Podia Ter Esperado por Agosto
Podia Ter Esperado por Agosto

A experiência como ator também ajudou o humorista na sua estreia no papel de realizador. "As pessoas associam-me muito ao improviso, mas sou o oposto, estou nos antípodas disso quando estou num set de filmagem. Eu digo o texto à risca, à vírgula. Gosto de ter preocupação com as marcações, sou obcecado por marcações, por repetir igual. Para mim é um desafio, é quase como jogo. Tenho essa competitividade de brincar com as anotadoras dos outros filmes... Isso, para mim, fascina-me. E depois acho uma pressão gigantesca em estar sempre à frente da câmara", confessa.

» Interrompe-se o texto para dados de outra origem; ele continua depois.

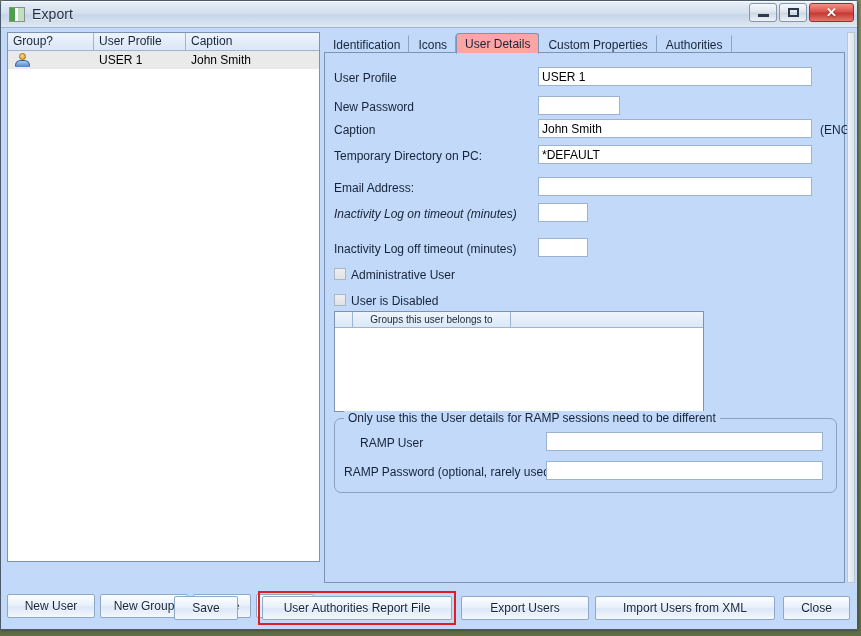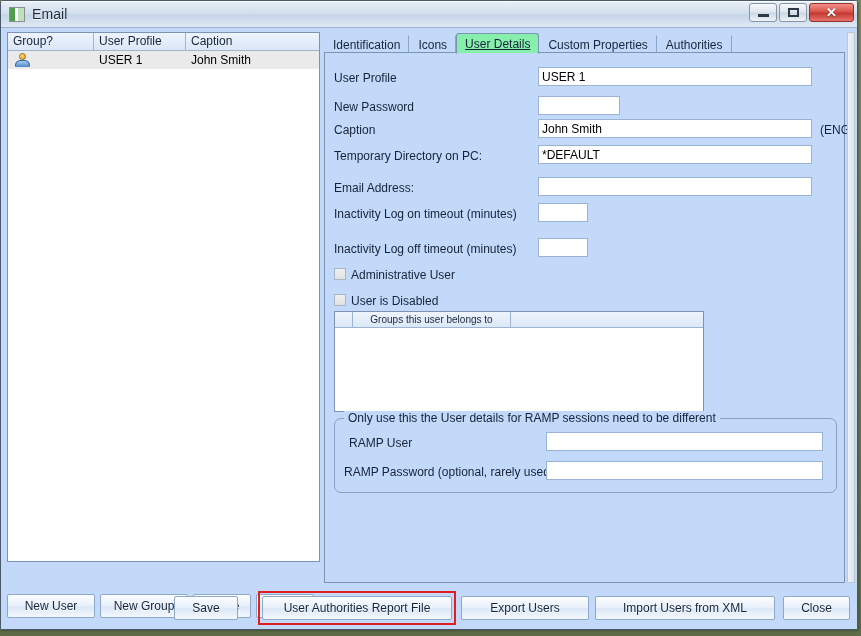"Email" span { text: Email -> Export }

"Eu gosto de, por vezes, ter a calma de não estar à frente da câmera. Obviamente que dá mais trabalho, porque se eu fosse só ator, possivelmente não estávamos a ter esta entrevista, ou não tinha que estar na edição, ou não tinha que estar na escolha das músicas e por aí. Portanto, dá muito mais trabalho, mas por outro lado, tem mais responsabilidade, mas menos pressão, não sei te explicar bem. Portanto, sinto-me muito fascinado por estar atrás das câmaras. E depois é uma preparação natural porque não acredito que vá ter sempre graça. Não acredito que o humor não se renove e as pessoas não comecem a gostar de outro tipo de humor. E depois, por mais que eu me renove - na minha cabeça estou a renovar -, mas na verdade, se calhar não é bem assim. É uma percepção que eu tenho. Portanto, é uma coisa natural passar para trás das câmara", remata César Mourão ao SAPO Mag.